Trump se está equivocando con Groenlandia

Los próximos movimientos en el tablero mundial determinarán el papel que está jugando cada país tras los últimos acontecimientos, que parecen haber tomado un rumbo aceleracionista y los próximos meses, incluso días, serán claves en el orden mundial. EEUU ha dado un golpe sobre la mesa con la detención de Maduro. Sus intereses están en primer lugar y el petróleo es un caramelo demasiado goloso que no van a dejar pasar. A su favor juega que el pueblo venezolano puede verse favorecido por la nueva situación en el país y que fue una operación ‘limpia’ en la que no hubo víctimas. Por eso, EEUU genera amor y odio a partes iguales en este momento. Sin embargo, cualquier tipo de agresión o apropiación de Groenlandia le puede hacer convertirse en el villano de la historia y que su credibilidad quede bajo mínimos.

Porque en Venezuela se dan muchas justificaciones para acometer semejante maniobra militar, que puede variar el rumbo de los acontecimientos. Pero Groenlandia es el ‘David’ enfrente de Goliath. Sus 20.00 habitantes pertenecen a Dinamarca y no se ha hecho ningún referéndum que indique que quiera dejar de serlo. Por tanto, merecen un respeto. Toda intervención estadounidense en tierras danesas será considerada como un ataque injustificado de un país que, en vista de su deterioro últimamente, busca encarecidamente recursos naturales como los que ofrece el país del hielo o los ya sabidos de Venezuela. China domina el mercado mundial y EEUU busca recuperar su hegemonía perdida, a la vez que aumentan sus detractores, que podrían unirse a la tripleta formada por China, Rusia e Irán. Para la UE debería ser una ofensa imperdonable.

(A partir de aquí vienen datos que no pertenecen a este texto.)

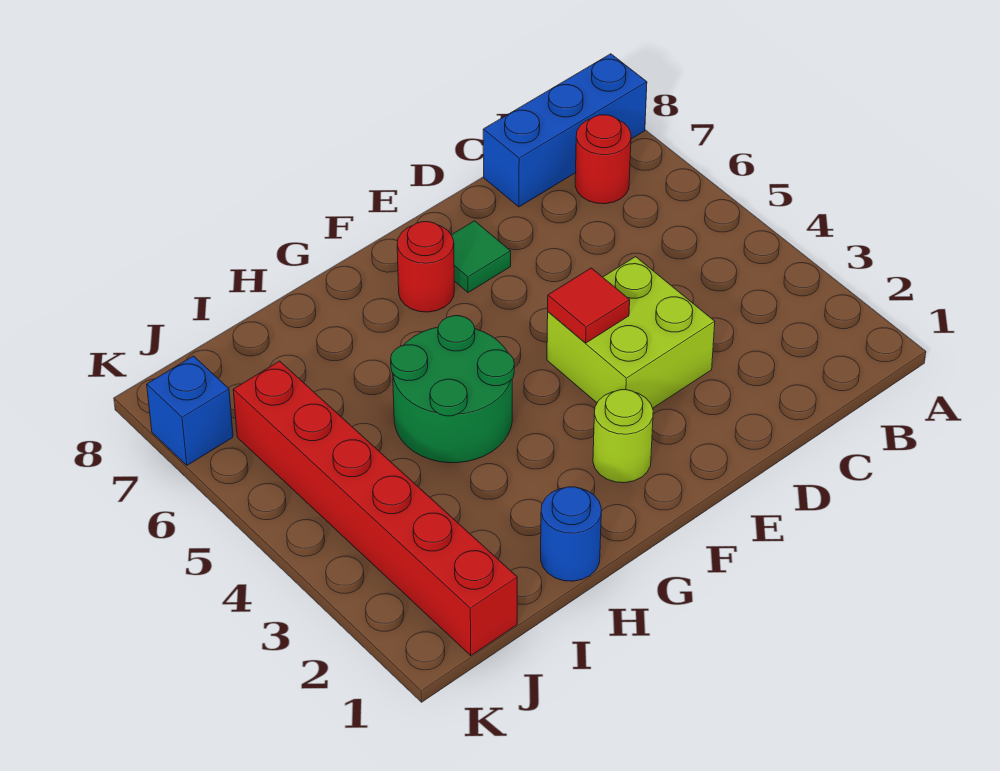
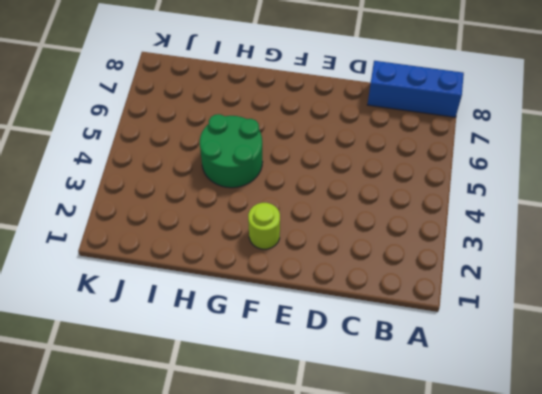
none -> red 1x1 round brick [575,115,631,204]
none -> lime 2x2 brick [547,257,715,408]

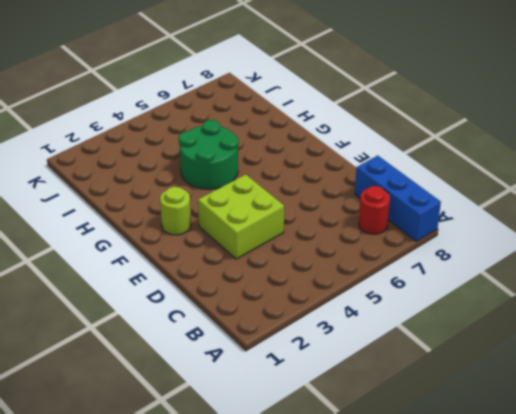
none -> green 1x1 tile [452,221,511,293]
none -> red 1x1 round brick [397,222,454,312]

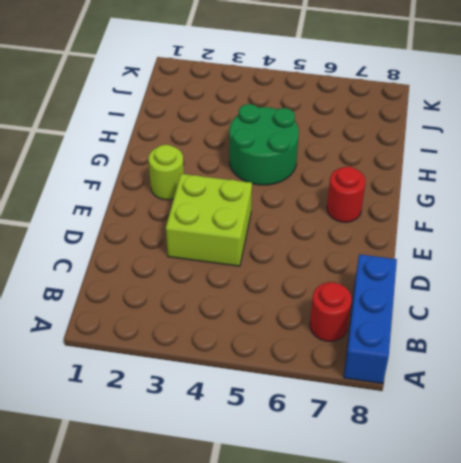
none -> green 1x1 tile [452,221,511,293]
none -> blue 1x1 round brick [541,487,601,581]

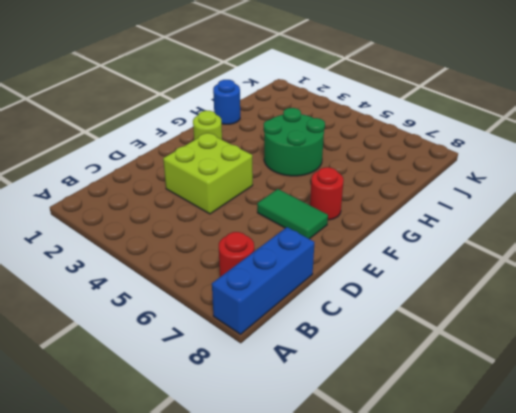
green 1x2 tile [257,189,328,239] -> green 1x1 tile [452,221,511,293]
none -> red 1x6 brick [233,361,517,656]
none -> blue 1x1 brick [147,356,233,465]

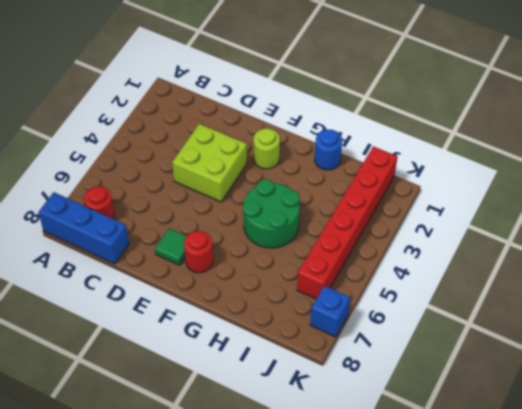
none -> red 1x1 tile [548,268,630,343]

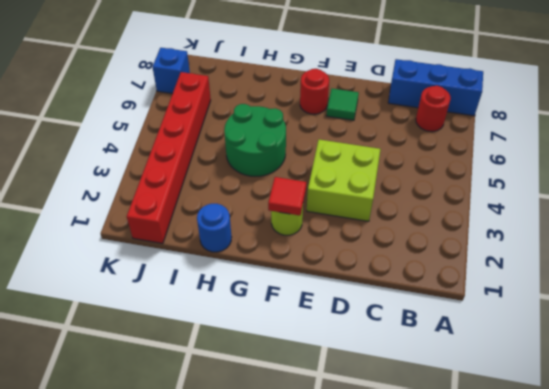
red 1x1 tile [268,177,306,215] -> red 1x1 tile moved to [548,268,630,343]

Quizás demasiados enemigos para un país que no está en su mejor momento y que dejaría una sensación de que solo se atreve con países extremadamente más débiles en busca de recuperar su prestigio, a costa incluso de expropiar recursos autónomos en su propio beneficio y sin tener en cuenta las voluntades del pueblo en cuestión. Porque mientras China y Rusia hacen y deshacen cada vez más en el marco internacional, EEUU va a por el débil. Y ya se sabe que la mente humana siempre se alía con el más pobre o el más débil, en este caso, con los pobres groenlandeses, que ya han dejado caer que ellos no se van a defender. Ni pueden tampoco. Y si Groenlandia cae en manos de Trump, podría ser una pequeña victoria dentro de una gran derrota a nivel mundial, donde ya tendríamos al nuevo gran villano de la historia, relegando incluso al siempre denostado Putin.

Apelar al sentido común

Además, Trump está actuando como el ‘malote’ del colegio, ya que parece que puede lanzar su órdago: o por las buenas o por los malas. Como con Maduro. Digamos que buscará la diplomacia pero si no funciona, tiene otros principios. Y ya se sabe cuáles son. Tratará de negociar a la baja seguro en un primer momento. Es como si alguien entra en tu casa y te dice: «A partir de ahora gestionaré tu caja fuerte. Podemos hacerlo por las buenas o de otra manera. Espero que recapacites». Sería una violación de toda diplomacia. Como en Venezuela, al afirmar que «nosotros gestionaremos el petróleo, nosotros lo venderemos«. Hay que apelar de alguna manera a la responsabilidad de Trump, que esperemos que no pierda la cabeza de esta manera para convertirse en un nuevo verdugo al que mucha prensa a nivel mundial le está esperando desde hace tiempo.